5. Get your financial affairs in order. Update your medical directives, will, co-ownership of bank accounts/cars/ homes/ investments. Advise your family where ALL these documents are and who is responsible legally for decision making. Keep a list of the gazillion passwords you have for email/phone/TV/ bank/credit cards... all the things, so when you are feeling so poorly you just need to sleep or can't function, someone else can do it for you.
So, I've said a lot of things for someone not living with 2 kinds of cancer. But I've also learned all these as a caregiver for my husband who died this past year after living with melanoma for 5 years.

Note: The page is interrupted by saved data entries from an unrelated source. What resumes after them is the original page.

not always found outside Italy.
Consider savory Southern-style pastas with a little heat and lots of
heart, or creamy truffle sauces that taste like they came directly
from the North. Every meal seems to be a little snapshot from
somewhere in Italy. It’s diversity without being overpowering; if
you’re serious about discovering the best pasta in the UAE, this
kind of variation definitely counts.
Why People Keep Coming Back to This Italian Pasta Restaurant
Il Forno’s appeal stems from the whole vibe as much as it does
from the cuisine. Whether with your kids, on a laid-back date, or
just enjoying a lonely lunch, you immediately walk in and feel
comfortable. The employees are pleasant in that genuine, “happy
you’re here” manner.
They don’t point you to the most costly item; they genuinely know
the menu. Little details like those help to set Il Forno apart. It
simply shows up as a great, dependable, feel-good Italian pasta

Other HealthUnlocked folks, feel free to weigh in. And Sunlife, feel free to also share how your experience is, and that of your carepartner.
Dear Sunlife, I am so sorry you have to go through this and Missy has already answered your question in the most complete way possible, as always. But I can tell you that I am the caregiver for my husband who has stage 4 melanoma and in one of the scans another primary cancer was discovered. In his case it was papillary thyroid carcinoma that turned out to be stage 3. He had no symptoms whatsoever and has been treated through surgery and is on thyroid hormone replacement medication now. All going well. We go to UofM in Ann Arbor, MI and the 2 oncologists easily communicate about anything necessary, which is the advantage of being in a big academic cancer center. As Missy said, it continues to be important to educate yourself on both cancers in order to make informed decisions.
I wish you all the best and hope this helped.
Sunlife: Welcome. As if one cancer isn't enough.... but I guess that's not uncommon as Missy points out. Please know this group is here for you while you navigate these treacherous waters.